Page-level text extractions

%%

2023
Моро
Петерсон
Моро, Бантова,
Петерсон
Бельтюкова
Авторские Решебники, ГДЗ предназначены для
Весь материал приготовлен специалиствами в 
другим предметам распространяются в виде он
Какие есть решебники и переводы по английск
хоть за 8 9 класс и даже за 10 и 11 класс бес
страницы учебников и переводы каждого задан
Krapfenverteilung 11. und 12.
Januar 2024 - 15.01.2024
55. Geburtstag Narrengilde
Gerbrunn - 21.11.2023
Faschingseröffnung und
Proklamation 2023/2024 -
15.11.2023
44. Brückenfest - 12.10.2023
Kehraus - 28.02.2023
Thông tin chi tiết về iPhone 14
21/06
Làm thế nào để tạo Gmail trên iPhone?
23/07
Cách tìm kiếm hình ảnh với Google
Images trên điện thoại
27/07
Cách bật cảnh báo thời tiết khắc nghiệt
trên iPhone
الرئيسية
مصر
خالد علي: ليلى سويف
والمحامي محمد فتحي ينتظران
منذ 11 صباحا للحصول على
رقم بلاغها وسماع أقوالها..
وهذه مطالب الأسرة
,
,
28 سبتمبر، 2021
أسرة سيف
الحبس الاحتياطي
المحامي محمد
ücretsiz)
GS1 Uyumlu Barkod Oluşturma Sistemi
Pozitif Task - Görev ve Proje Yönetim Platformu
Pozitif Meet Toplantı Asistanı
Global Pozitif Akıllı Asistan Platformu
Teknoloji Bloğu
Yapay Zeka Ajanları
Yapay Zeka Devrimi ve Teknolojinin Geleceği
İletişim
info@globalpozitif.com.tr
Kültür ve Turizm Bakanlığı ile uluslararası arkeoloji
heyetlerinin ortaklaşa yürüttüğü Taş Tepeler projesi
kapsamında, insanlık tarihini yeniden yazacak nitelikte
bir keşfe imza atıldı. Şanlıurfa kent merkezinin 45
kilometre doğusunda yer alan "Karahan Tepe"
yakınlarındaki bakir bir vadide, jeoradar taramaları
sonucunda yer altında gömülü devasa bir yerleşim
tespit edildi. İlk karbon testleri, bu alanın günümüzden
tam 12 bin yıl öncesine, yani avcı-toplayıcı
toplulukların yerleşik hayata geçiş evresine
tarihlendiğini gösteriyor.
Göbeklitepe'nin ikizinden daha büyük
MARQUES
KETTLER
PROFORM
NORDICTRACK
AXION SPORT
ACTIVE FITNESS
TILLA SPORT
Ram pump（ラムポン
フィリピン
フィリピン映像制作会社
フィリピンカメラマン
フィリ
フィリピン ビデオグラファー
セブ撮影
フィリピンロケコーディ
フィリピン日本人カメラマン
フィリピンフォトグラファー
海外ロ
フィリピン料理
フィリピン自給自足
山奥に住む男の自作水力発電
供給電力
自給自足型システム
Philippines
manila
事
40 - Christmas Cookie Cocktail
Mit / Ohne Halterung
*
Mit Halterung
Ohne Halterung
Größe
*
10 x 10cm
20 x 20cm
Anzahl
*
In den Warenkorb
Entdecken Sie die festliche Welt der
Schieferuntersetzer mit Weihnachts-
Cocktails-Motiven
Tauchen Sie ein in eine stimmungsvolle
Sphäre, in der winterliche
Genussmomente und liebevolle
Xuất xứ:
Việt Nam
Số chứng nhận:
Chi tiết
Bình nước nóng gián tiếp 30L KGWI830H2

%%

- **Job item**:
Match on "trên" and copy out every line of the entries that contains it.

- **Reply to the task**:
Làm thế nào để tạo Gmail trên iPhone?
Images trên điện thoại
trên iPhone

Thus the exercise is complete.